(作業要件)
(A) 水性インキ組成物に関する文章の【解決手段】で、水性インキ組成物に含まれるとされている成分をすべて挙げてください。
(B) 水性インキ組成物に関する文章では、この水性インキ組成物はどのような形態で提供されると述べられていますか。
(C) 水性インキ組成物に関する文章を引き継ぎ、最後の文の後に続く部分を書いてください。

=== 提供テキスト ===

説明

水性インキ組成物

【課題】筆記した後の筆跡の周囲に、ぼかし部分を作ることができる水性インキ組成物を提供する。
【解決手段】樹脂粒子、定着剤としての水溶性樹脂、および水を含む、水性インキ組成物を用いて、筆記した後、筆跡を擦ると、筆跡を構成する組成物の一部が筆跡の周囲に運ばれて、ぼかしが形成される。水性インキ組成物は、例えば、筆記具または描画材のインキの形態で提供される。

【発明の詳細な説明】
【技術分野】
【0001】
本発明は、筆記後、一定時間の間に、筆跡をこすると、筆跡をぼかすことができ、さらに一定時間経過した後には、筆跡およびぼかし部分とも筆記面に定着する、水性インキ組成物および当該水性インキ組成物を使用した筆記具および描画材に関する。
【背景技術】
【0002】
これまで、盛り上がった立体状の筆跡を形成できる水性インキ組成物が提案されている(例えば、特許文献1、特許文献2)。この水性インキ組成物に代表されるように、筆記具には、単に文字等を筆記する役割だけでなく、筆跡それ自体に意匠効果を付与する役割も求められている。
【特許文献1】特開2005−8873号公報
【特許文献2】特開2006−70236号公報
【発明の開示】
【発明が解決しようとする課題】
【0003】
上述のように、筆記具の分野においては、筆跡それ自体に意匠効果を付与することが要求されている。本発明者らは、筆跡の周囲に、ぼかし部分(または薄色部分もしくはパステル調部分)を形成できる筆記具は、筆跡の意匠性を向上させ得ると考え、筆跡の周囲に容易にぼかし部分を形成することが可能なインキ組成物を提供することを検討した。その結果、筆記直後の筆跡をこすることにより、ぼかし効果が得られると考えた。しかし、上述の特許文献1および2に記載の水性インキ組成物で筆記した筆跡を指等で擦っても、良好なぼかし効果は得られなかった。かかる実情に鑑み、本発明は、指等で筆跡を擦ることにより、容易にぼかし効果が得られ、かつ、ぼかし後の筆跡が十分に視認できる水性インキ組成物を得ることを目的とする。

=== 提供資料 ===

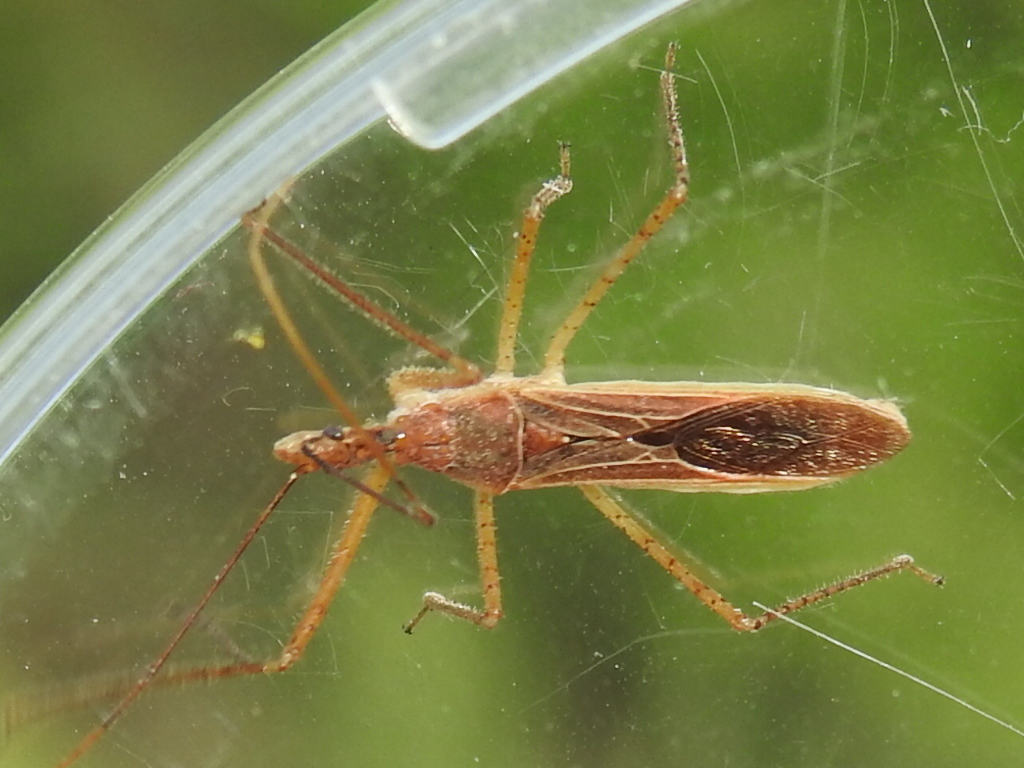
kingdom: Animalia
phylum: Arthropoda
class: Insecta
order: Hemiptera
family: Reduviidae
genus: Zelus
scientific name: Zelus cervicalis
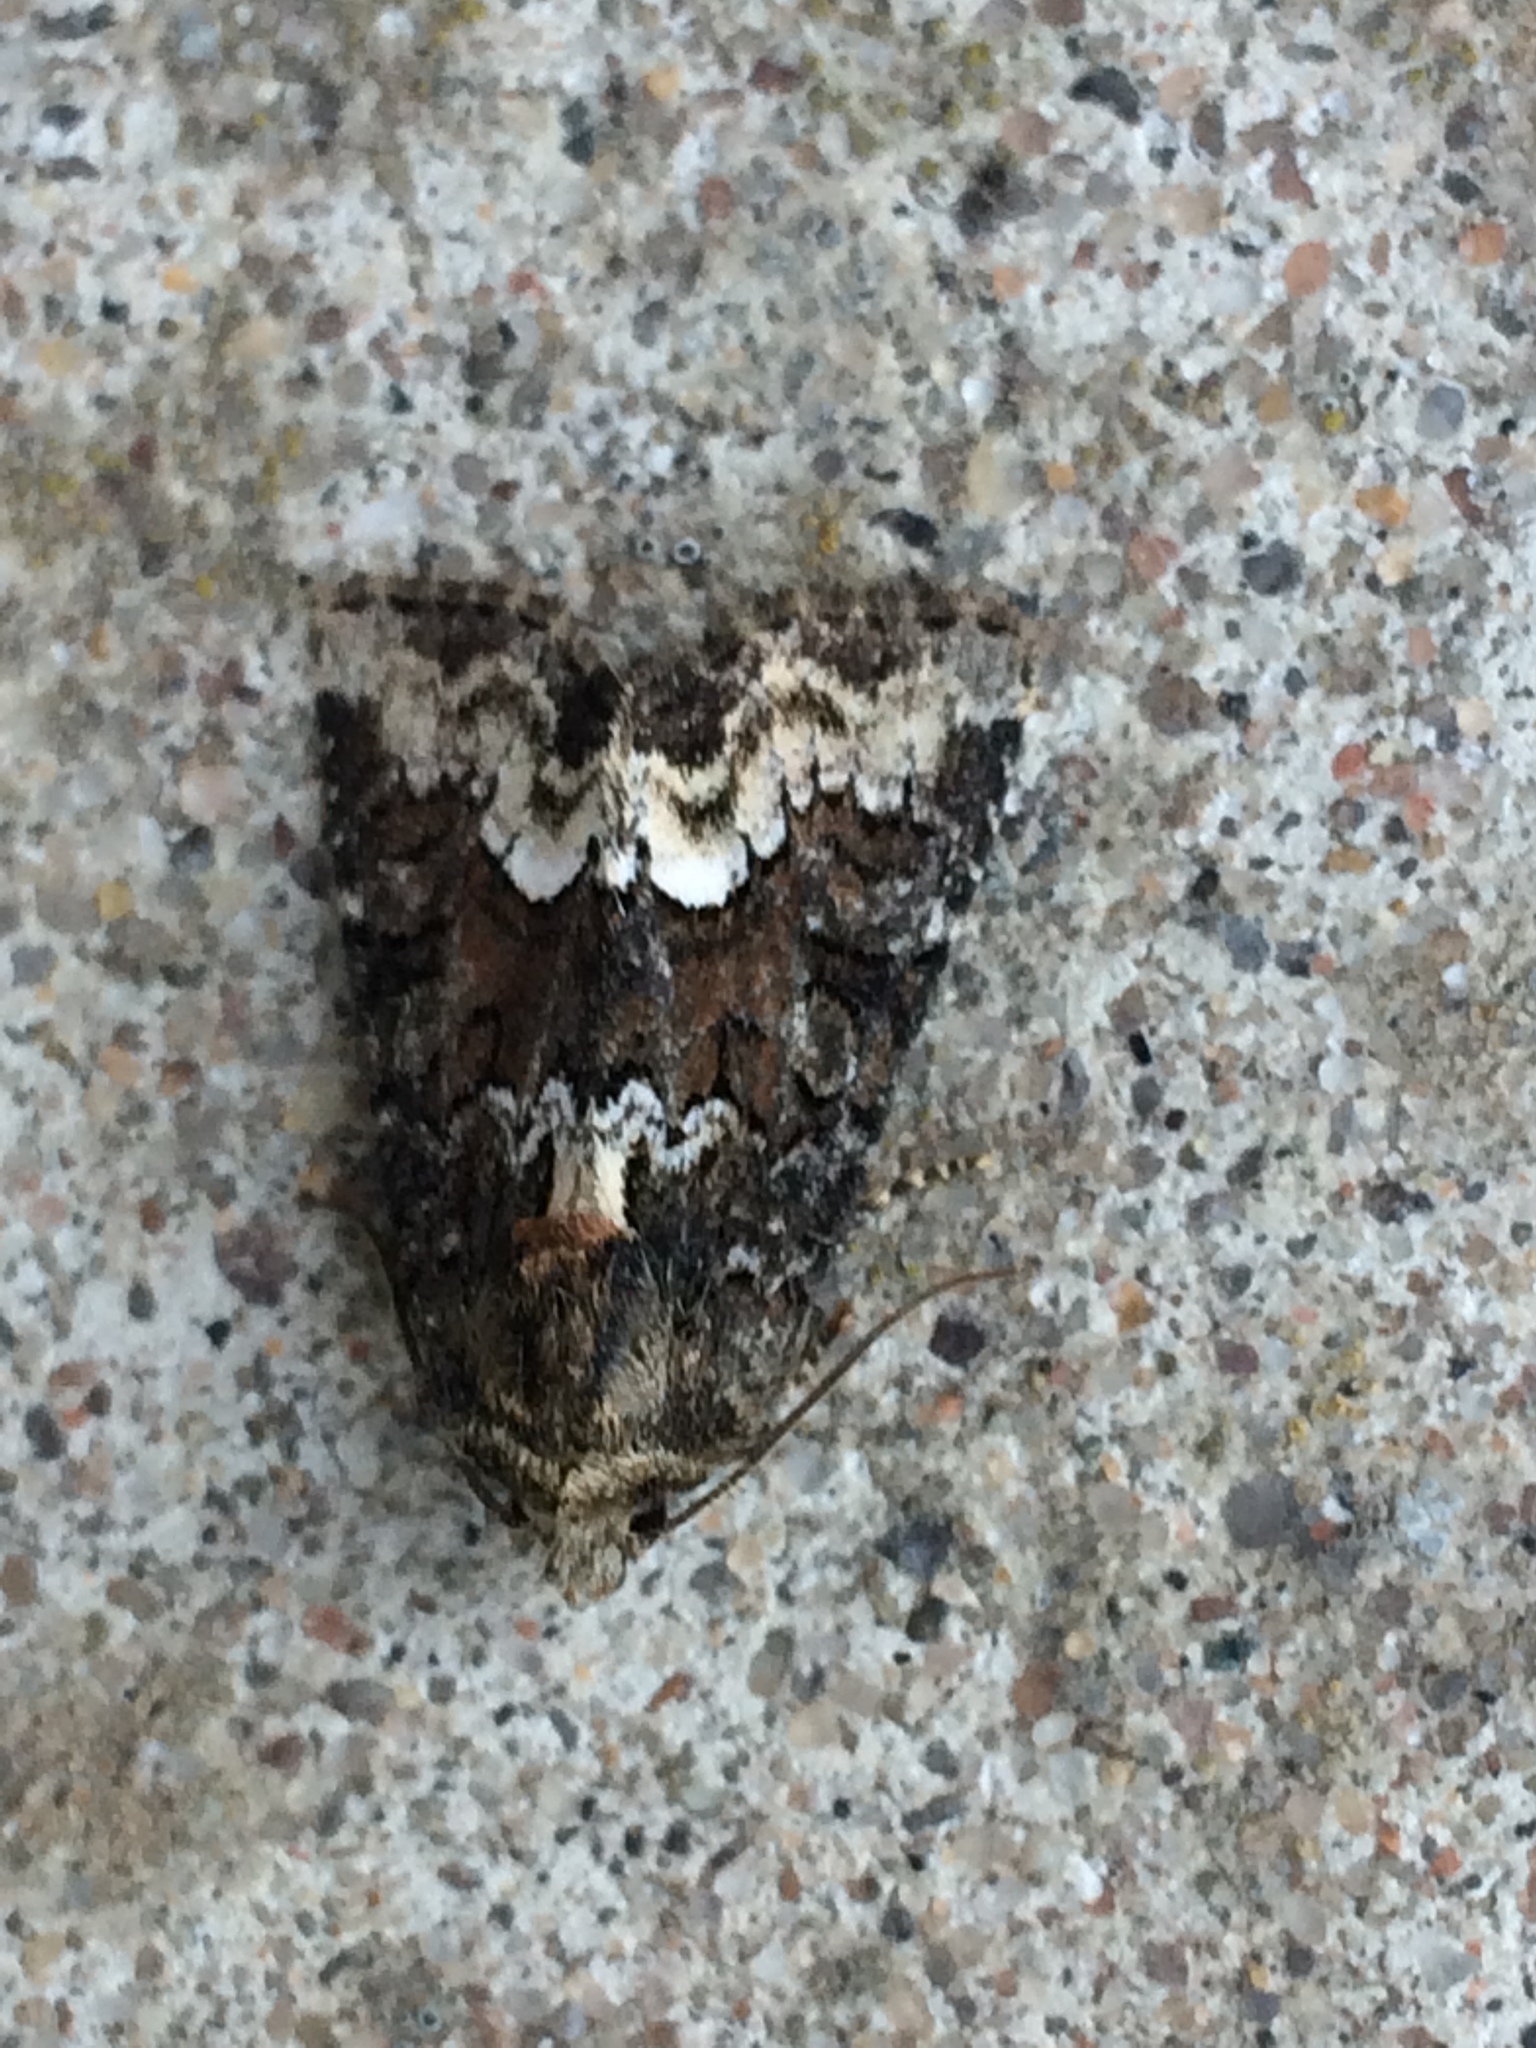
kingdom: Animalia
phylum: Arthropoda
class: Insecta
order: Lepidoptera
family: Noctuidae
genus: Oligia
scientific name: Oligia strigilis
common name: Marbled minor
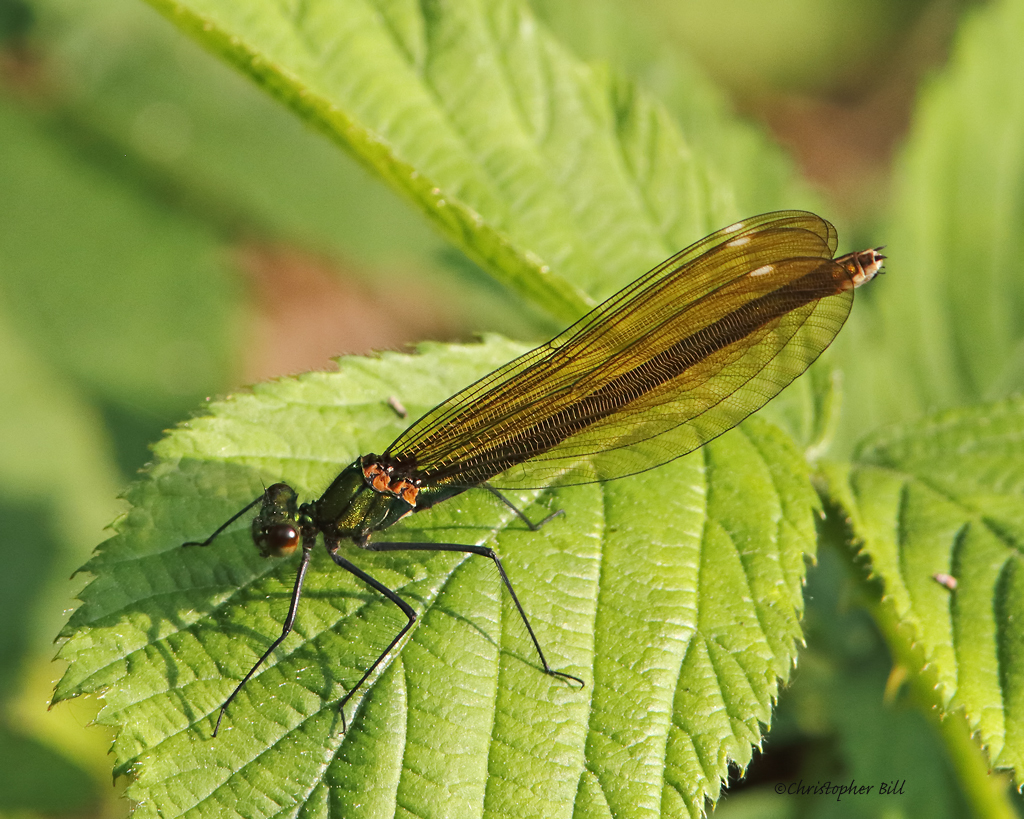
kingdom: Animalia
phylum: Arthropoda
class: Insecta
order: Odonata
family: Calopterygidae
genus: Calopteryx
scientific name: Calopteryx virgo
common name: Beautiful demoiselle
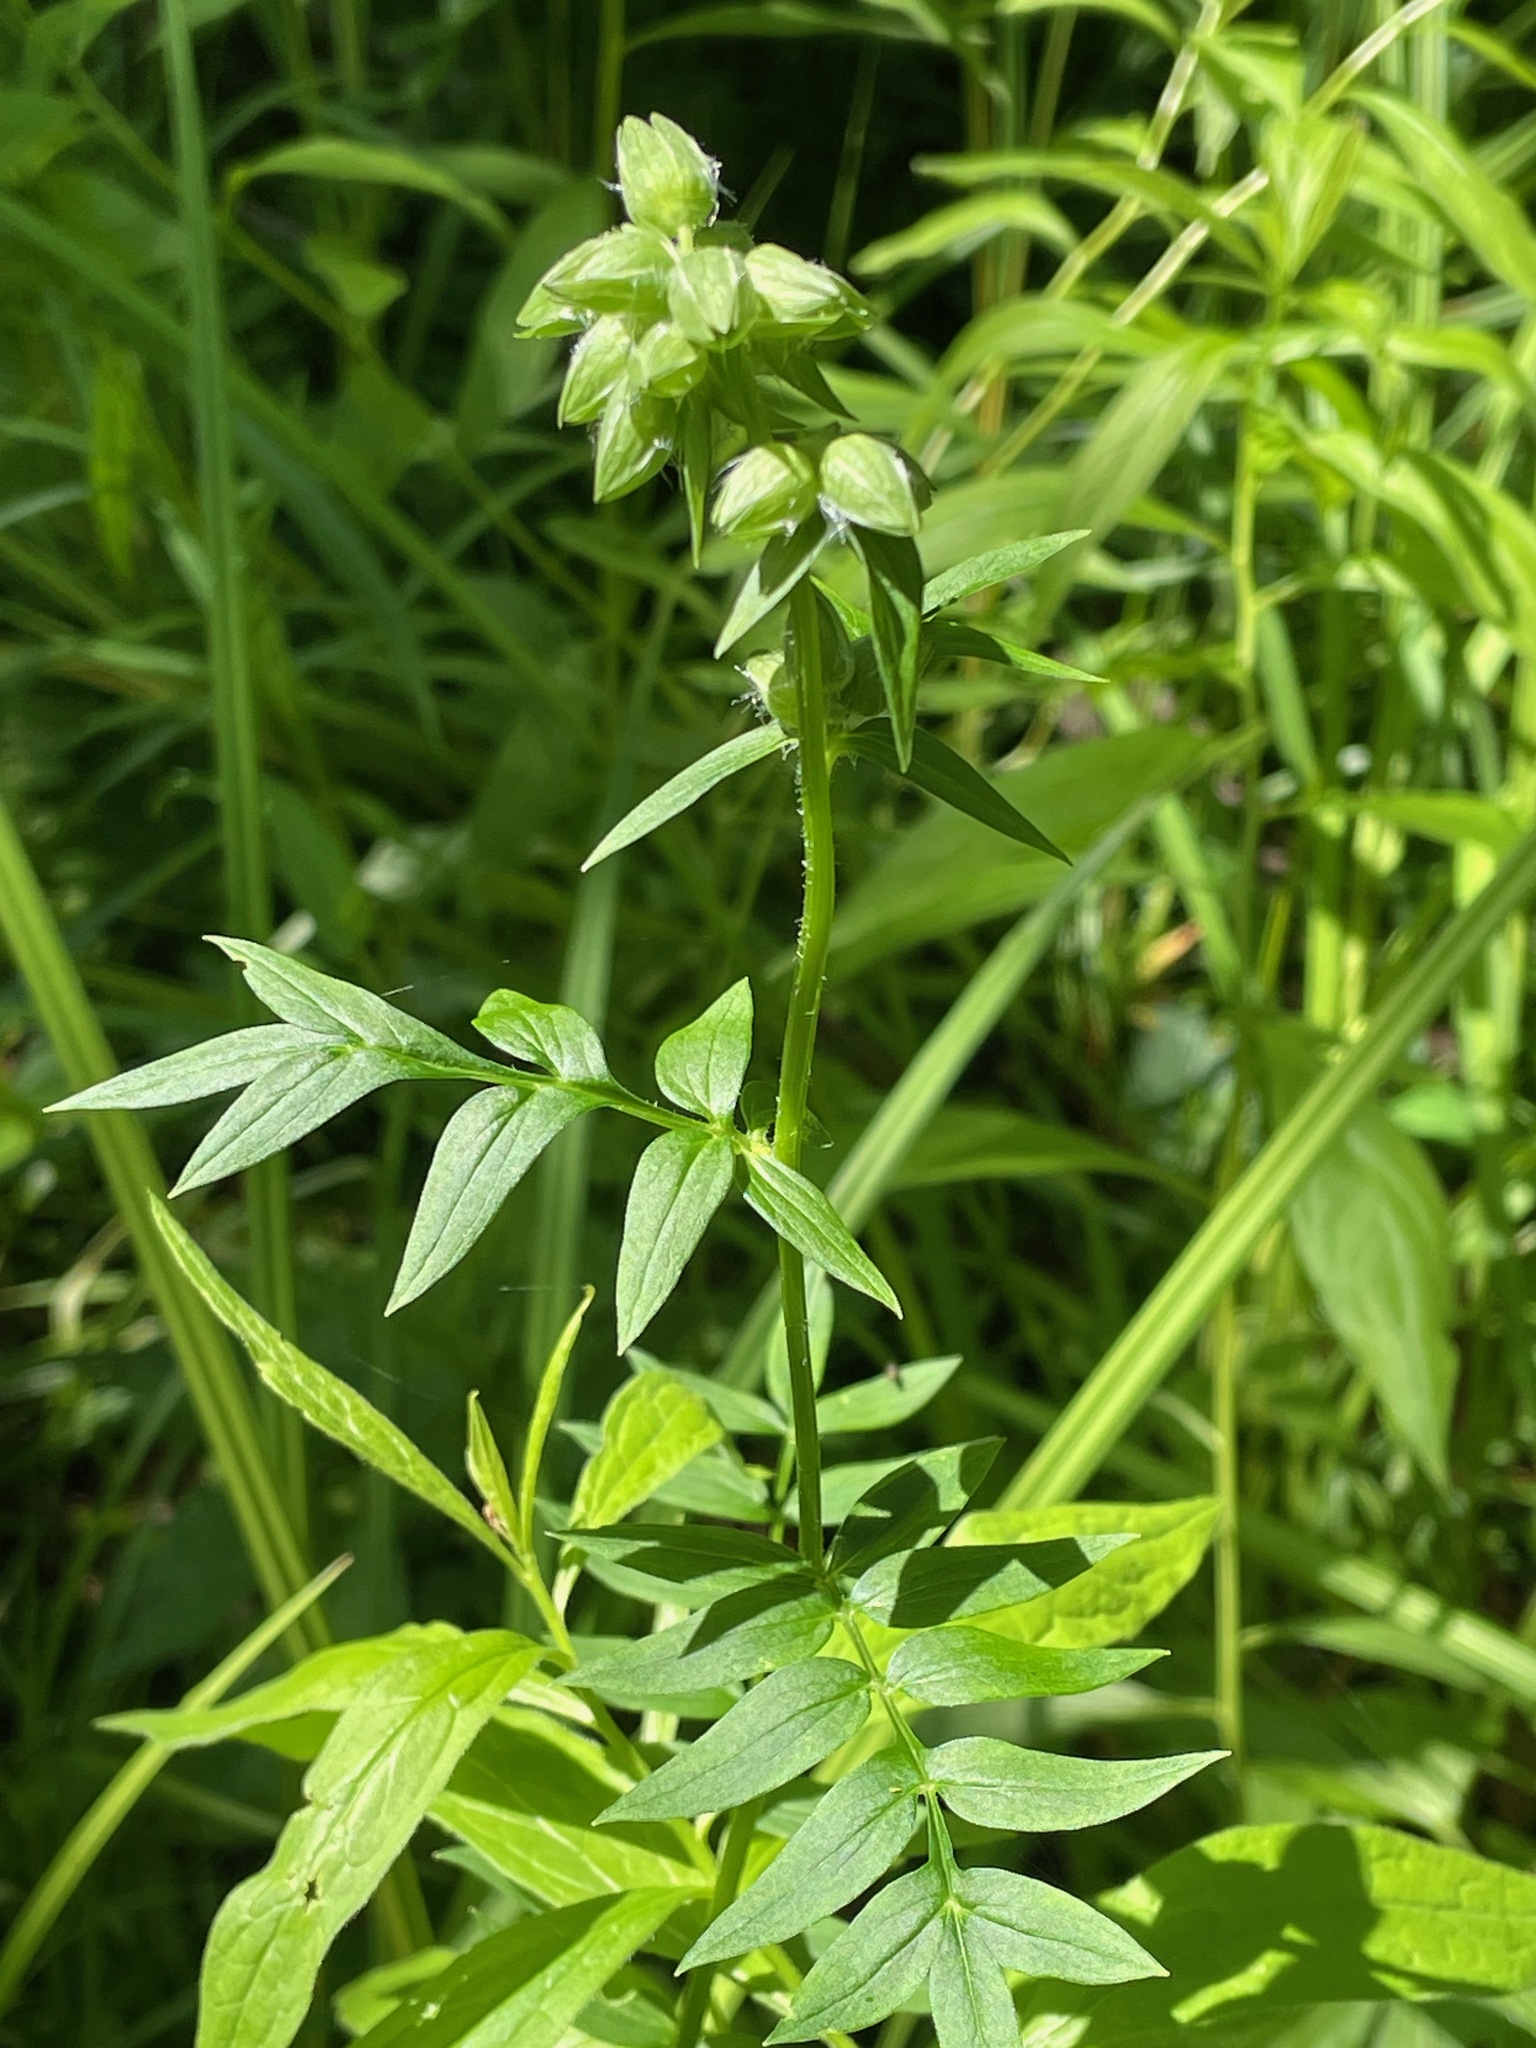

===

(解答)
(A) 樹脂粒子、定着剤としての水溶性樹脂、水

(B) 例えば、筆記具または描画材のインキの形態で提供されます。

(C)
【課題を解決するための手段】
【0004】
本発明は、樹脂粒子、定着剤としての水溶性樹脂、および水を含む、水性インキ組成物を提供する。この水性インキ組成物は、筆跡を形成した直後は、筆記面に十分に定着していないため、指で擦ると、筆跡の表面の組成物が筆跡の周囲に広がって、ぼかし効果を得ることができる。この水性インキ組成物は、指等で筆跡を擦っても、筆跡の輪郭が過度に崩れることはなく、明瞭な筆跡を保持したまま、ぼかし効果を発揮する。
【0005】
本発明の水性インキ組成物は、好ましくは着色剤を含む。着色剤を含むことにより、より良好なぼかし効果を得ることができる。
【0006】
本発明の水性インキ組成物において、樹脂粒子は、好ましくは白色樹脂粒子である。白色樹脂粒子を含むと、黒画用紙および色紙上に筆記した場合でも良好な発色を得られる。
【0007】
本発明の水性インキ組成物において、樹脂粒子は、固形分で10重量%以上含まれることが好ましい。樹脂粒子の量が少ないと、良好なぼかし効果を得られない。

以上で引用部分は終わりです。